WORK ORDER: Scan the material for "left". Copy every line it appears in.

RECORDED INFORMATION:
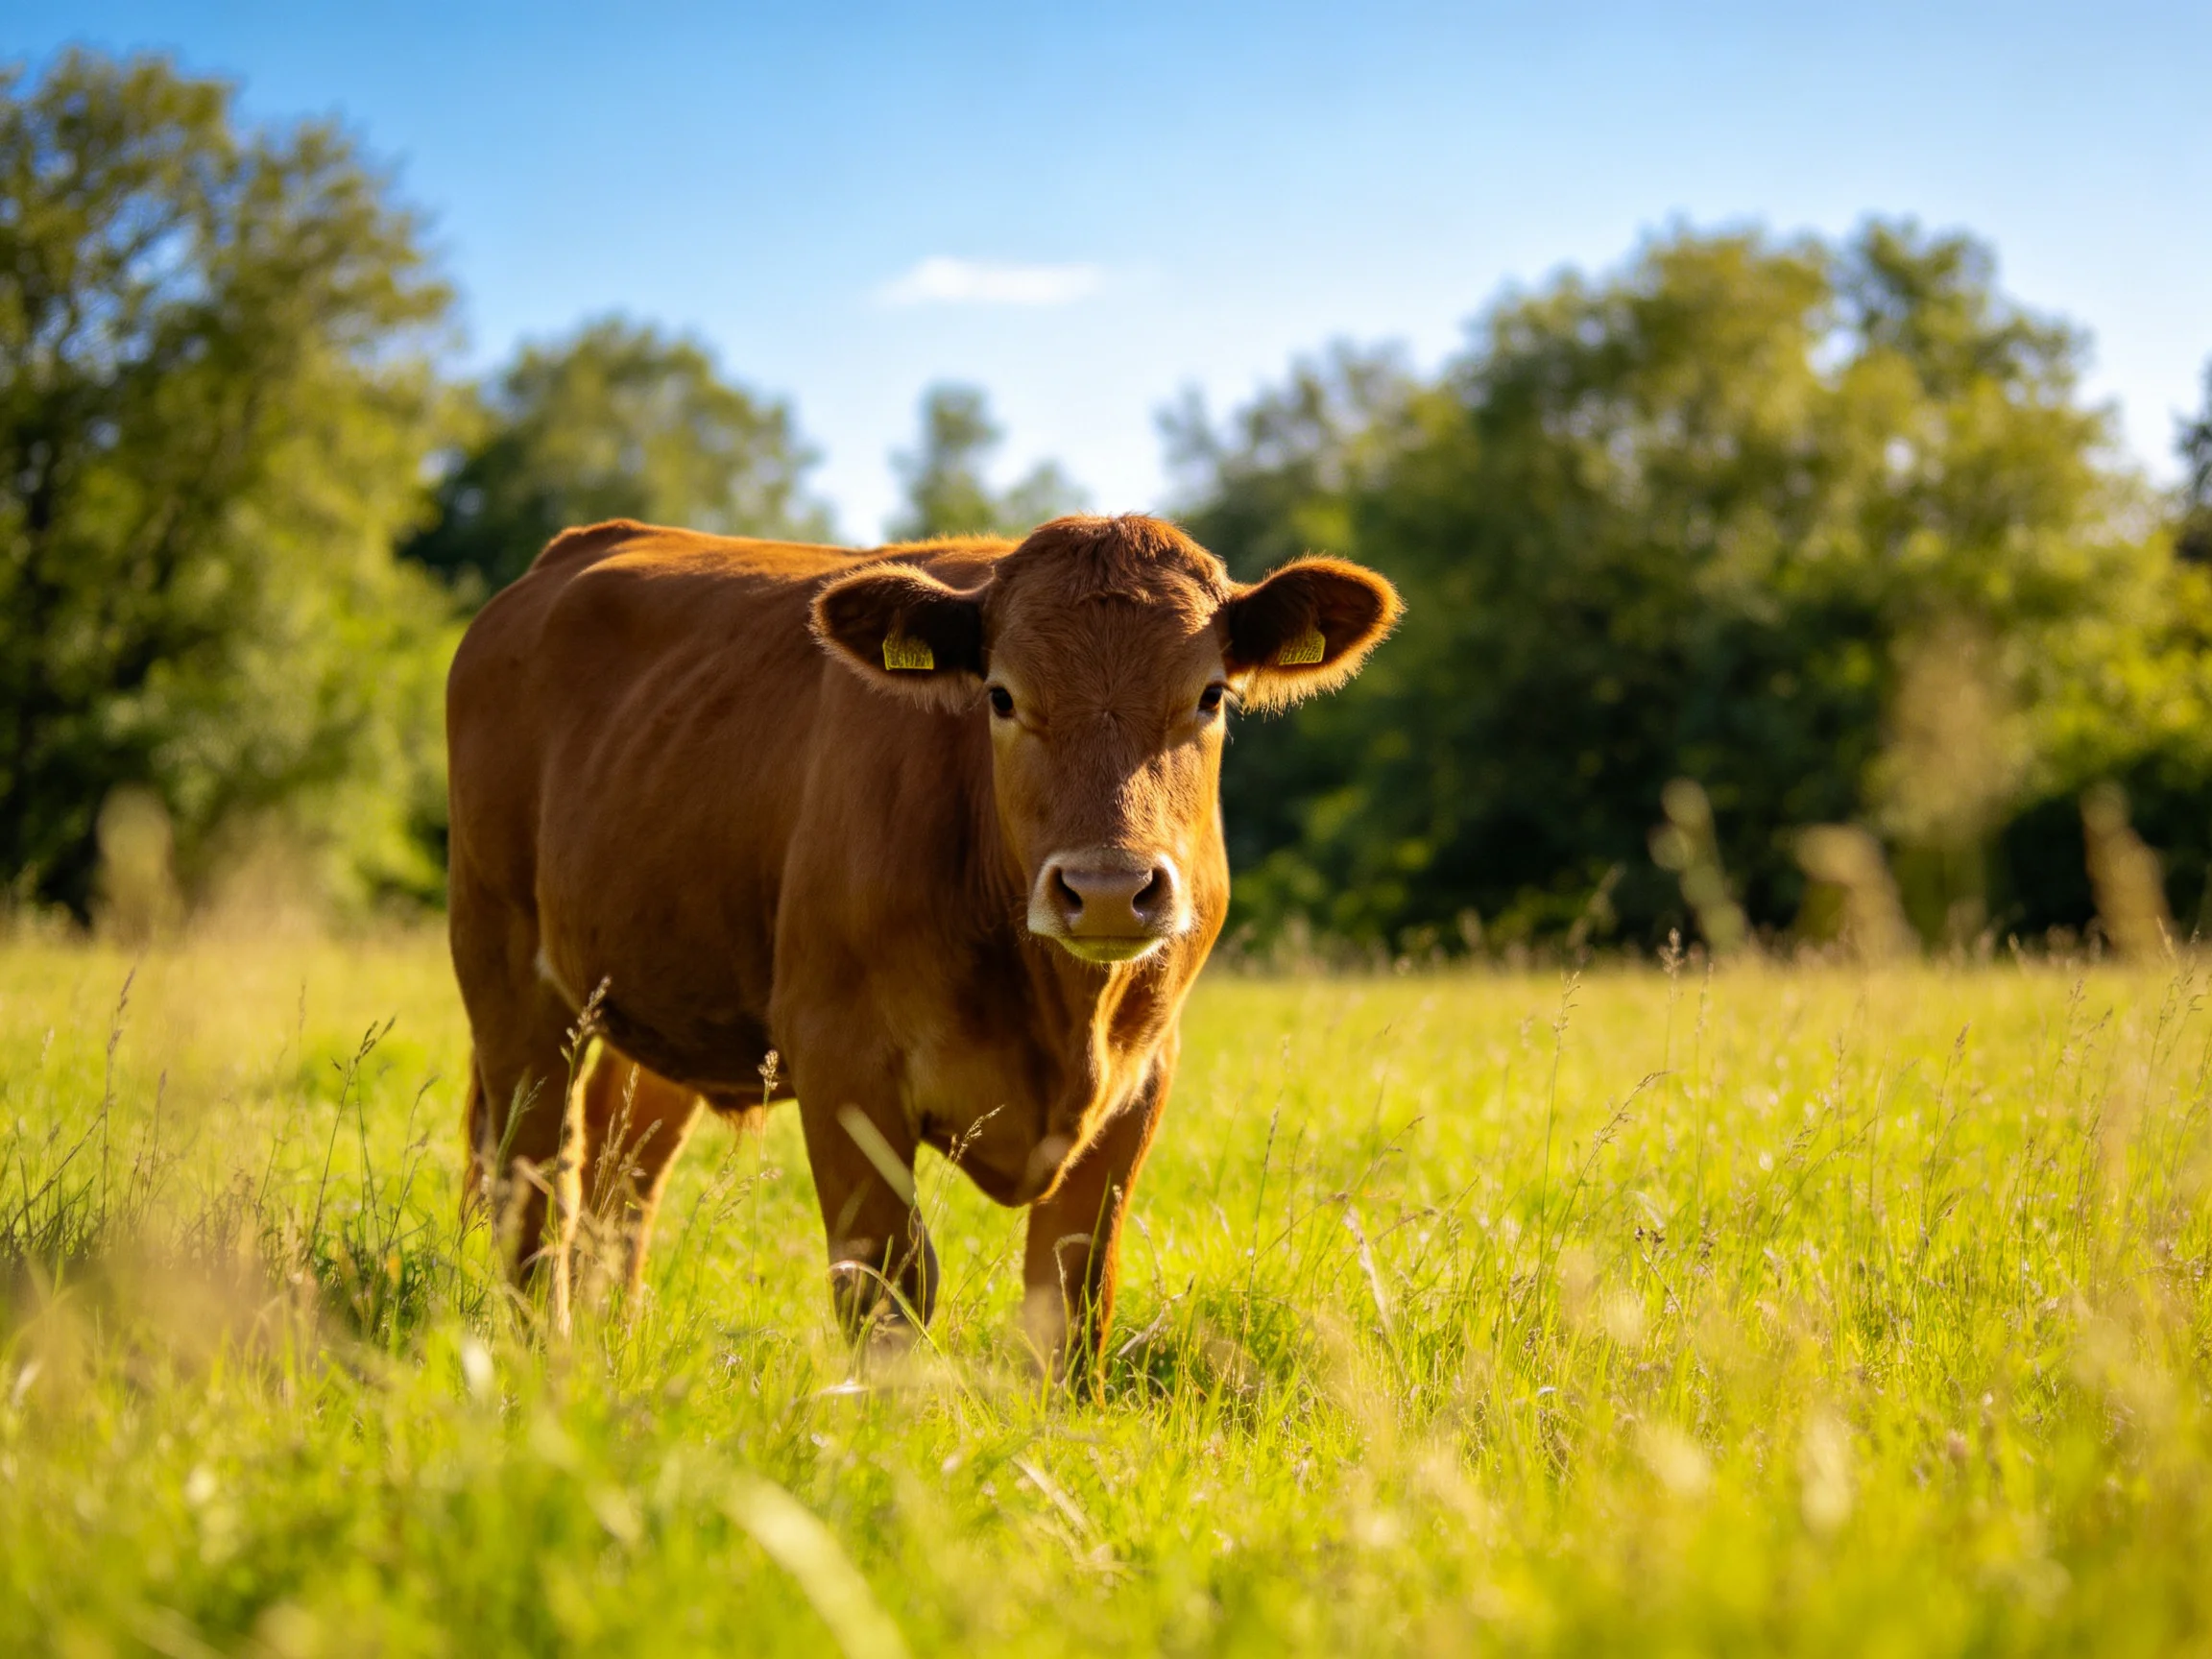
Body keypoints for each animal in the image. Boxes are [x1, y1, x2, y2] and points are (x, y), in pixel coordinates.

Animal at [446, 512, 1399, 1376]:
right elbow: (889, 1290)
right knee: (535, 1178)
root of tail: (570, 552)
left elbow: (1072, 1300)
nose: (1107, 889)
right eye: (1001, 696)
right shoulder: (841, 1062)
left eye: (1210, 695)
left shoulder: (1141, 1079)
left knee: (621, 1182)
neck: (1062, 1018)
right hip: (506, 968)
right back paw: (546, 1358)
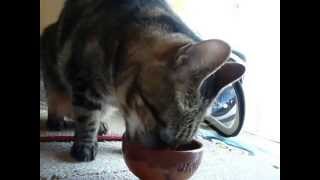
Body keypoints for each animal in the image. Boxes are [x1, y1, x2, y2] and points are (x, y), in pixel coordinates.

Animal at [40, 0, 245, 162]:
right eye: (160, 121)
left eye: (176, 144)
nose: (159, 151)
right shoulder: (84, 79)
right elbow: (87, 117)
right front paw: (85, 145)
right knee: (56, 97)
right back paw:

YOUR RESPONSE:
left elbow: (1072, 1300)
left eye: (1210, 695)
left shoulder: (1141, 1079)
left knee: (621, 1182)
left eye: (176, 144)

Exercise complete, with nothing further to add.